Saling singgung keberhasilan itu dilakulan pada saat Debat Publik Pilkada Sultra putaran pertama yang digelar pada Kamis (5/4) malam di Grand Clarion Hotel Kendari.

Dalam sesi tanya jawab antar sesama Cagub, Rusda Mahmud menyinggung Hugua saat menjabat Bupati Wakatobi, soal anggaran yang digunakan untuk mempromosikan Wakatobi sangat tinggi, sedangkan pemasukan ke daerah justru kecil.

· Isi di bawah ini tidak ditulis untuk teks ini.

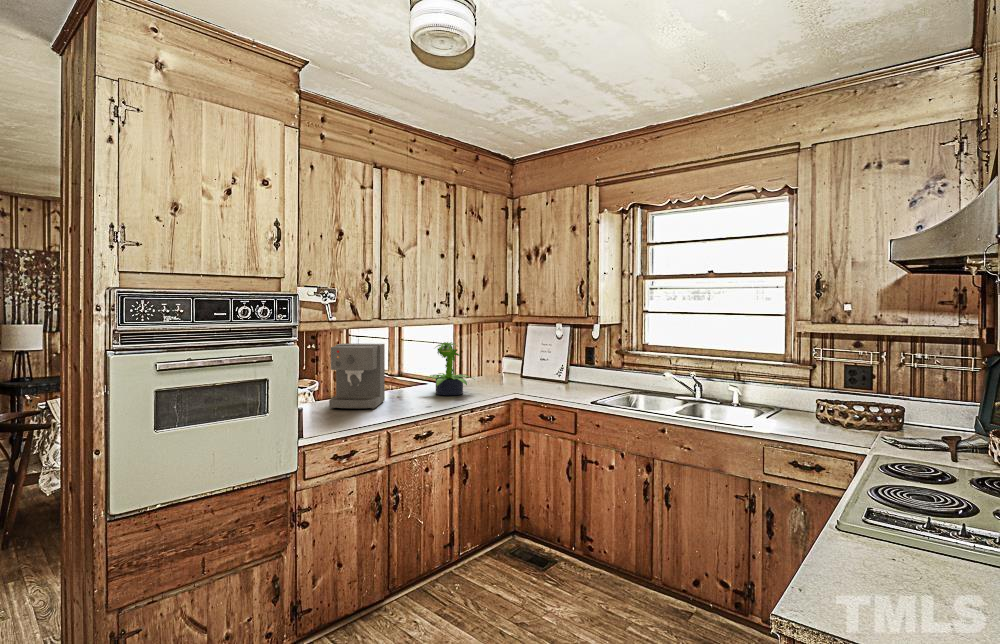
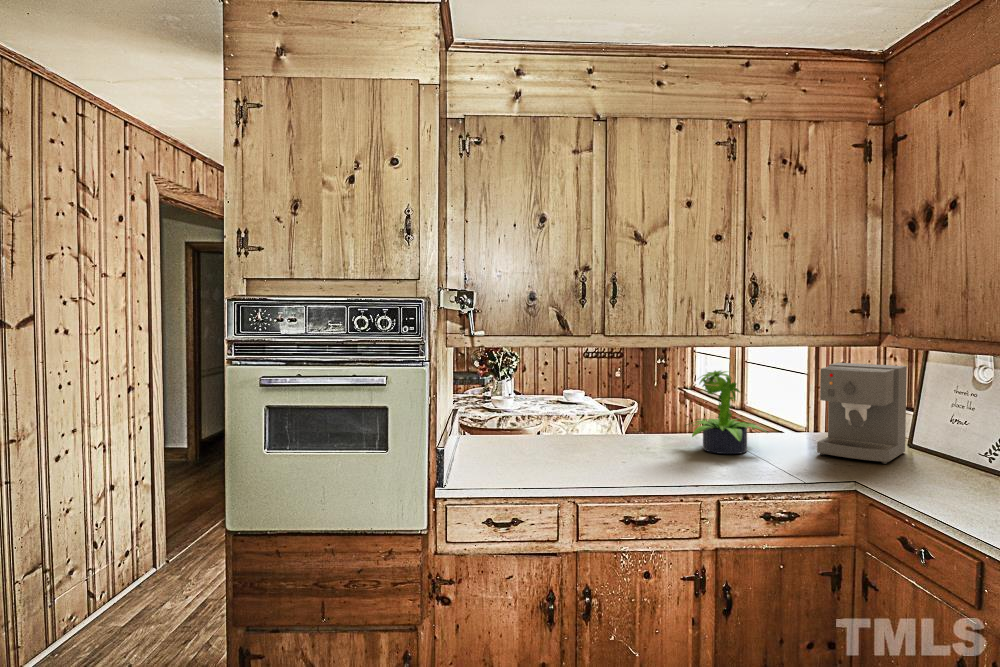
coffee maker: present [329,343,385,409] -> present [817,363,907,464]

“Saya punya catatanya, anggaran untuk promosi yang bapak gunakan itu lebih besar dari pendapatan,” singgung Rusda.

“Memang benar, anggaran promosinya besar. Tapi lihat sekarang, Wakatobi dikenal hingha taraf internasional dan masuk 10 destinasi Wisata Top Dunia,” jawab Hugua.

Kemudian, Rusda juga sempat menanyakan apa keberhasilan Ali Mazi dan Lukman apa prestasi saat menjadi Gubernur Sultra dan Bupati Konawe.

“Prestasi apa yang bapak raih saat menjadi Gubernur Sultra,” tanya Rusda.

“Saya membangun Bandara, dan infrastruktur jalan menuju bandara dan sekarang menjadi bandara internasional yang menjadi urat nadi perekonomian. Terus ada Tugu MTQ yang saat ini menjadi Ikon Ibu Kota,” jawab Ali Mazi.

“Bandara itukan dibangun melalui uang APBN,” sanggah Rusda.

“Jangan salah. Itu bedanya mantan Bupati dan Gubernur. Itu Bandara internasional satu-satunya yang dibangun lewat APBD,” tambah Ali Mazi.

Sementara Lukman menjawab bahwa prestasi dan keberhasilanya di Konawe adalah menjadikan Konawe sebagai Kabupaten sentral pengahasil beras terbesar.

Kemudian, Hugua sempat menanyakan ke Rusda Mahmud mengenai penanganan PDAM yang airnya sering ‘sakit-sakit’.

“Kita harus kelola pemerintahan ini seperti sebuah perencanaan, planingnya harus sudah jelas, hasilnya juga sudah harua di fikirkan. Seperti halnya Kolaka Utara, PDAM disana lancar tanpa kendala,” jawab Rusda.